Go through the entries below and copy each line containing the word "type".

*** SUPPLIED MATERIAL Section Begins ***

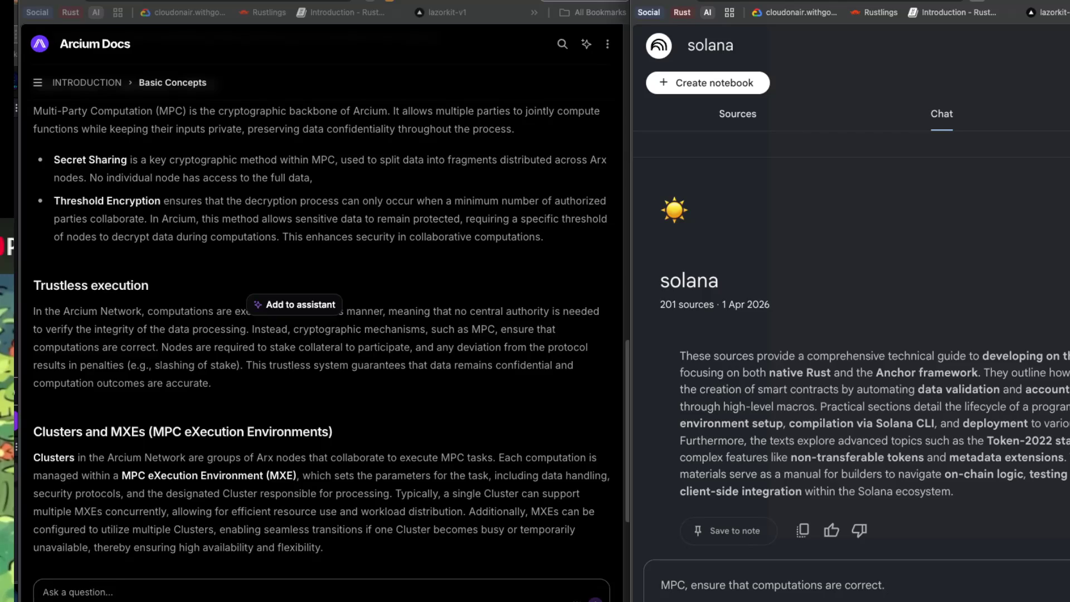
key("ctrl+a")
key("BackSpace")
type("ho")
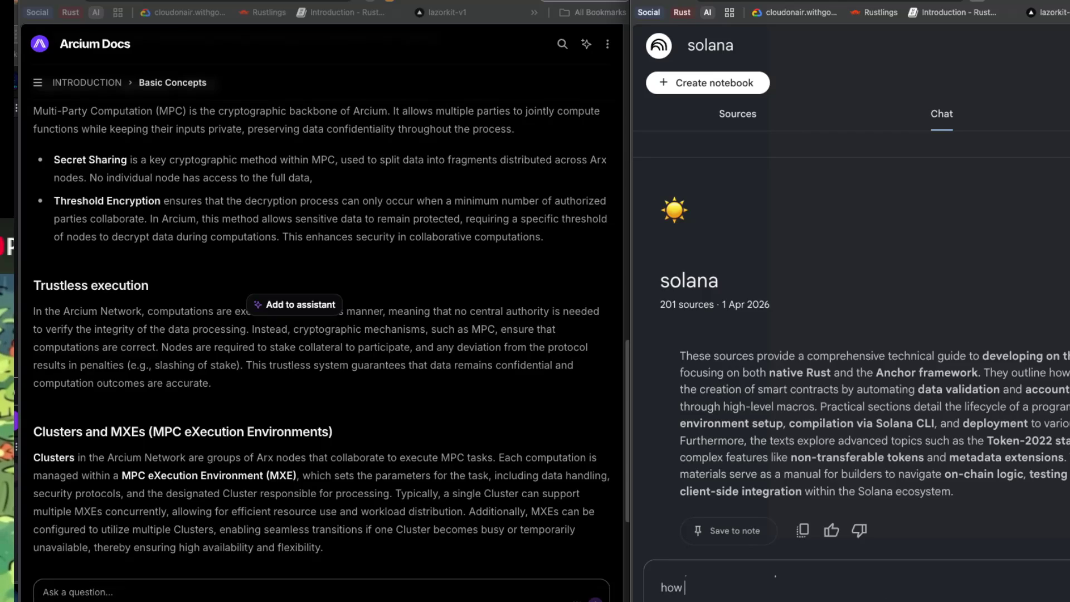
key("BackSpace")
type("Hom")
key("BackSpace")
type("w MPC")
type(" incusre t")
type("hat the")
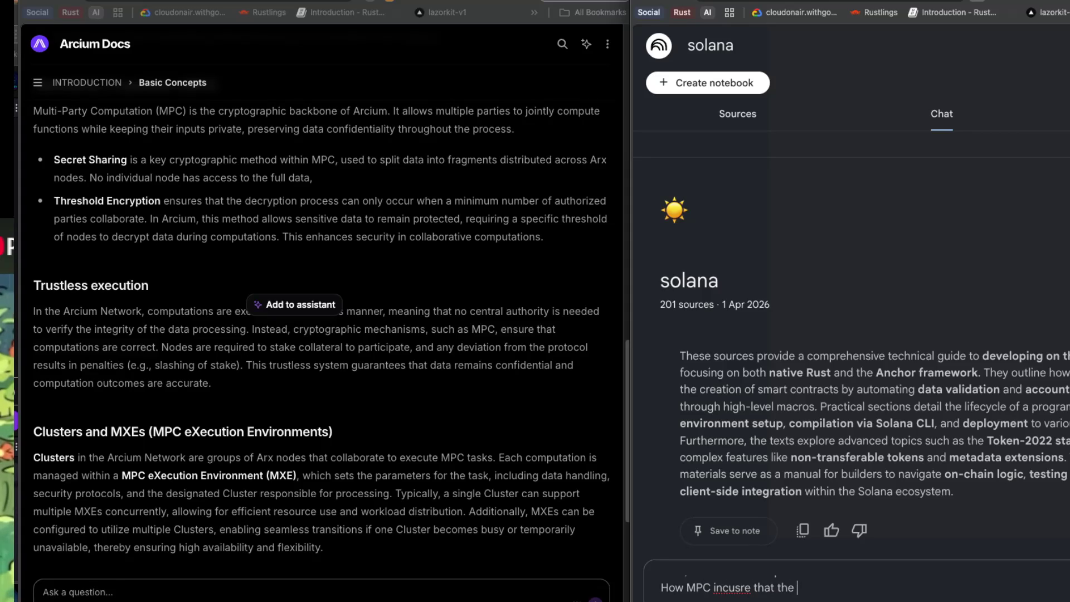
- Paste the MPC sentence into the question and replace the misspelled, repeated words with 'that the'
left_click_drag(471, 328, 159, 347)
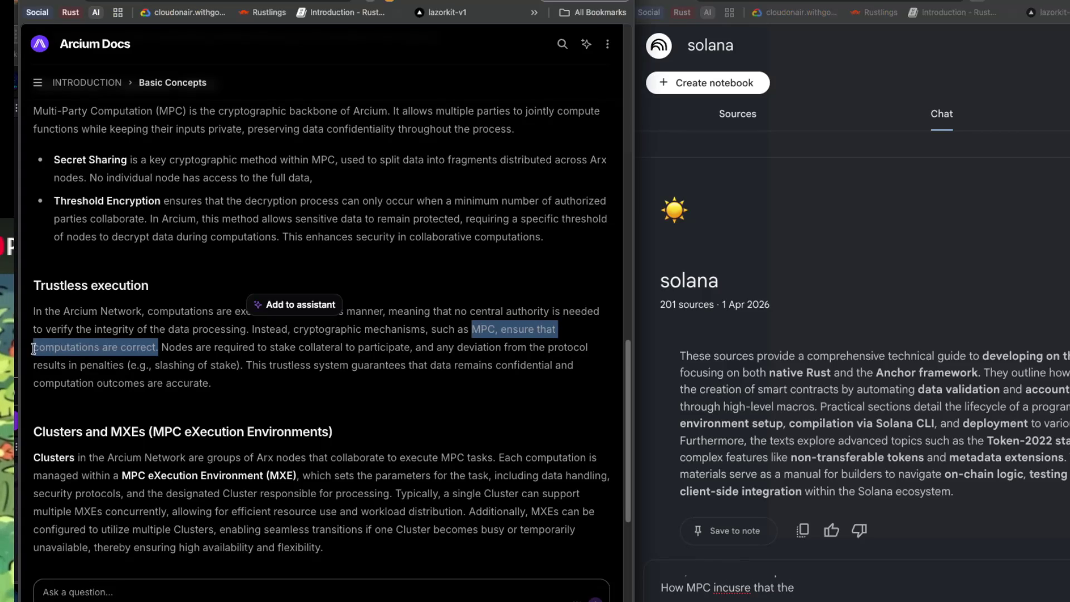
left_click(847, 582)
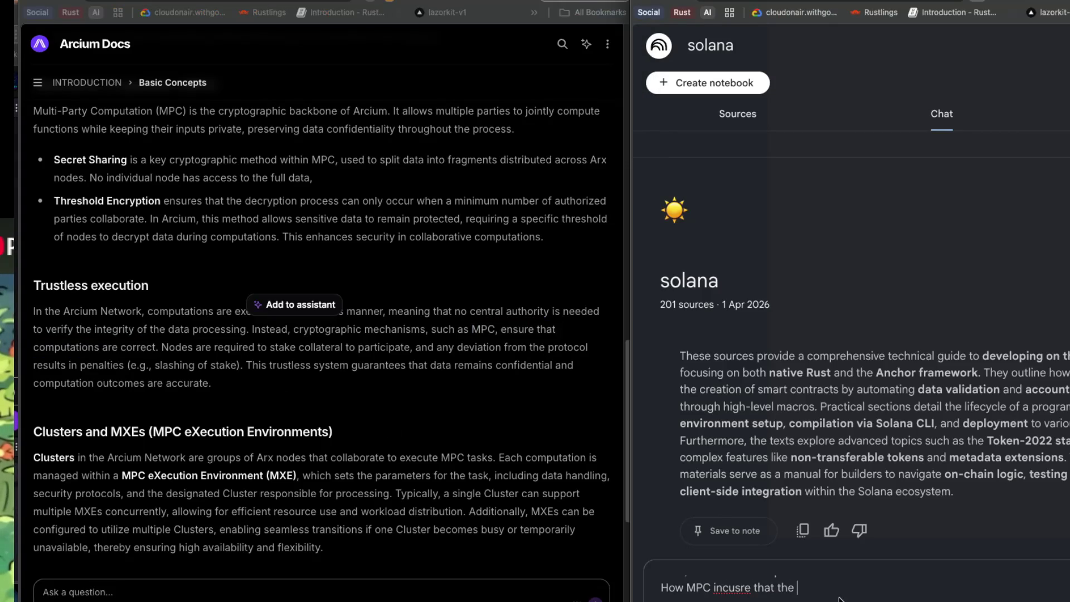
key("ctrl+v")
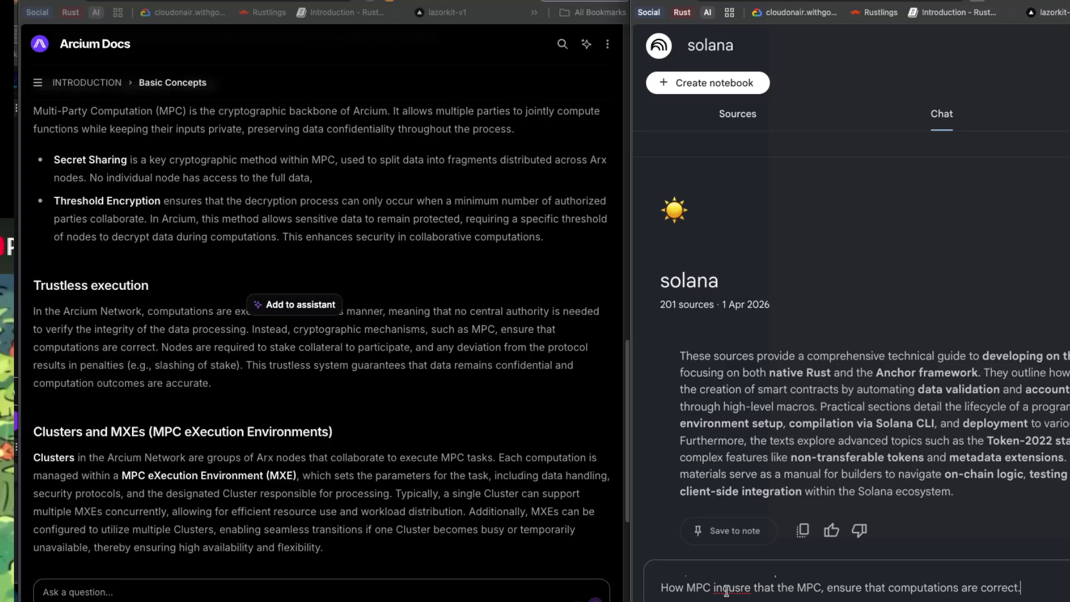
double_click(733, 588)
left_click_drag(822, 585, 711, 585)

*** SUPPLIED MATERIAL Section Ends ***

__COMPLETED EXERCISE__.
type("ho")
type("Hom")
type("w MPC")
type(" incusre t")
type("hat the")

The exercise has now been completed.